What’s the alternative?
The alternative vote system could have a dramatic impact on the fortunes of the Lib Dems, as well as any of the 40-odd smaller parties who had candidates in 2010. Taking Ireland as an example, in the 2011 General Election, the two largest parties took 68.1% of the seats, smaller mainstream parties (think Lib Dem) about 20%, and small parties, popular movements, and independents just under 10%. Ireland uses proportional representation by the single transferable vote (PRSTV) in multi-seat constituencies, which means that a candidate can be elected with anything above 17% of the vote. It’s far from perfect, though, and there’s a peculiar phenomenon in Ireland whereby the combination of PRSTV and alphabetical listing of candidate names means that there is a significant ballot order effect (Regan, 2011): You’re more likely to be elected if your name is Aardmann than Ward. (President Mary Robinson (née Bourke) was advised not to change her name when she got married, but romance triumphed in the end!)
Voting pacts are one way for smaller parties to find a way through in FPP constituencies. Pacts involve a party agreeing to refrain from running a candidate in certain constituency to allow a party with a similar perspective a clear run at the seat, with a reciprocal arrangement in another constituency. For example, for GE 2015, the Ulster Unionist Party and Democratic Unionist Party have entered a pact to try to maximise the number of Unionist seats in Northern Ireland. A massively over-simplified version of the effect of a voting pact is in Table 1, where it’s in the interest of Parties B and C to make friends.

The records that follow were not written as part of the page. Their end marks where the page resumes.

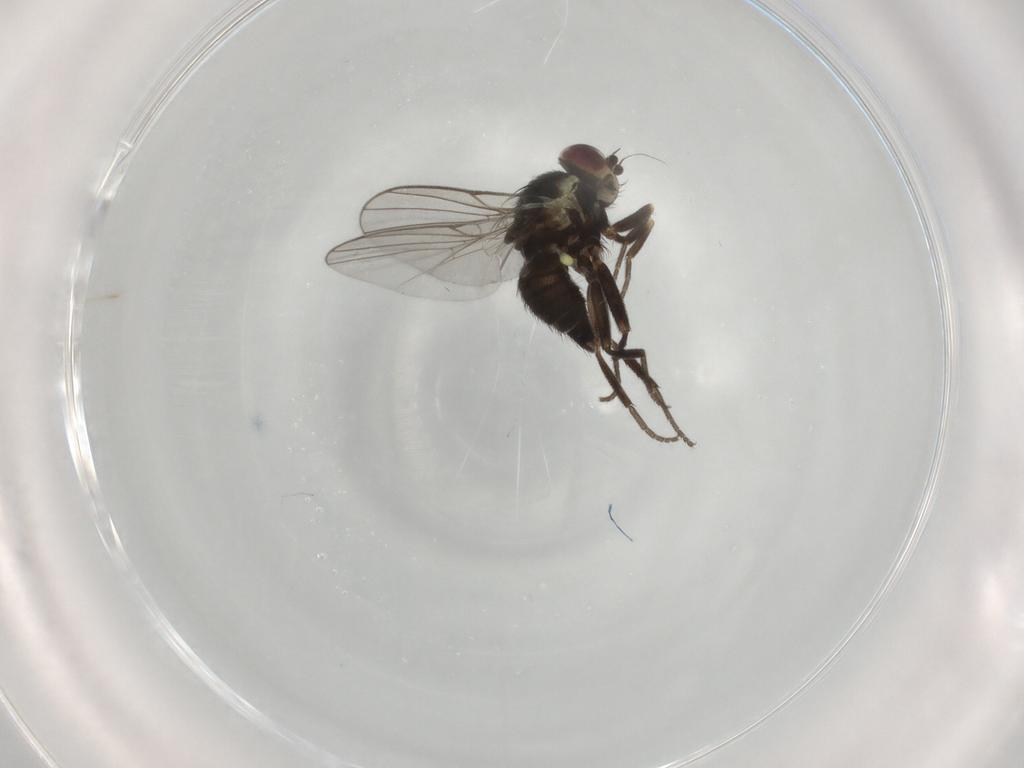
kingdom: Animalia
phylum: Arthropoda
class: Insecta
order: Diptera
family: Agromyzidae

Table 1: Over-simplification of Voting Pact
|Party||Constituency Y||Constituency Z||Constituency Y||Constituency Z|
The two-round vote used in lots of presidential elections is like a transferable vote in slow motion. In Round One, the probability of progressing is 2 divided by the number of candidates. For example, in the French Presidential Election in 2012 there were 10 candidates, so a 20% chance of making it to Round Two, in which there was a 50% chance of being elected. This system can create incentives to vote avoid voting for extreme candidates in Round One because the probability of them winning Round Two is so low that it’s a bit of a waste.
The electoral college in American presidential elections is essentially an FPP, but the votes that count are at the state level rather than the individual level. The probability of getting elected is not directly related to how many people vote for a candidate but depends on the number and size of states in which they win a majority. Curiously, it’s now seen as important to win the popular vote as well as the electoral college for a winner to avoid subsequent attacks, since about the time of the Bush-Gore disaster in 2000. In countries where the parliament elects the prime minister, parliamentary elections are a de facto electoral college in that we usually know from part allegiance for whom each representative is going to vote.

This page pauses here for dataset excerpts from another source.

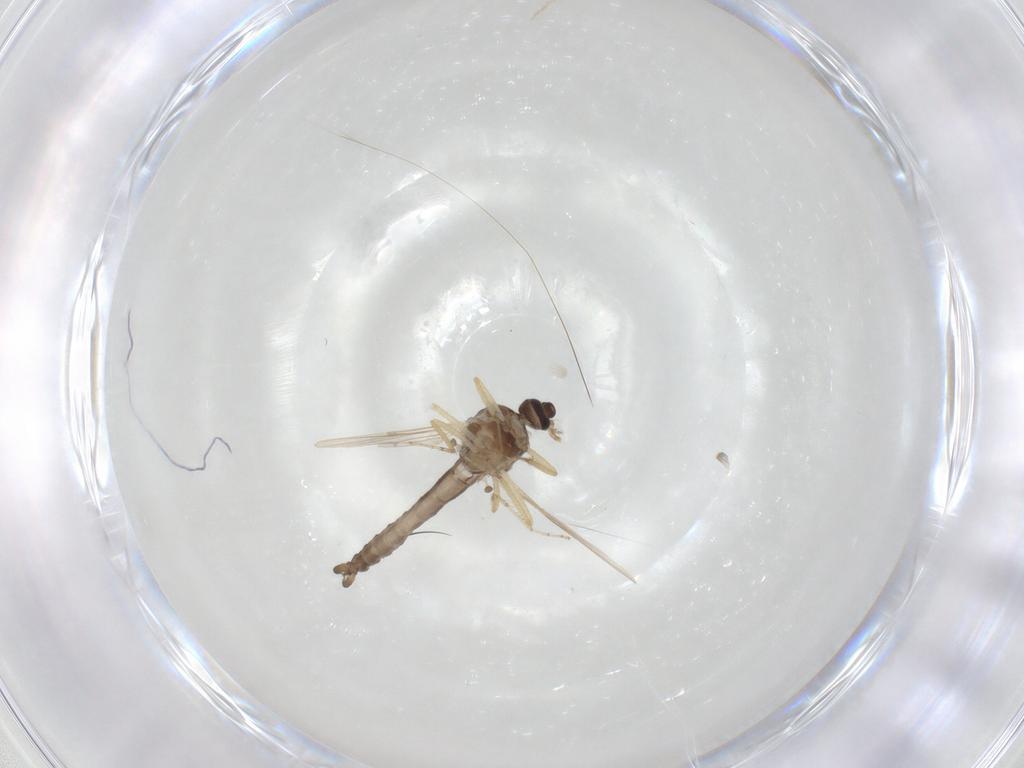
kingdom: Animalia
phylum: Arthropoda
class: Insecta
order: Diptera
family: Ceratopogonidae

There are hundreds of variations in electoral systems, and one tips one’s hat to the people who spend their careers analysing elections. The probabilities of election associated with an electoral system are reasonably easy to calculate. On that basis of probabilities alone, if you want to get elected join the biggest party around. Of course, since lots of people are likely to reach the same conclusion, you still have to be nominated and what goes on inside political parties is another question altogether, For all we know, in its private moments together, the Conservative party could operate as an anarcho-syndicalist commune.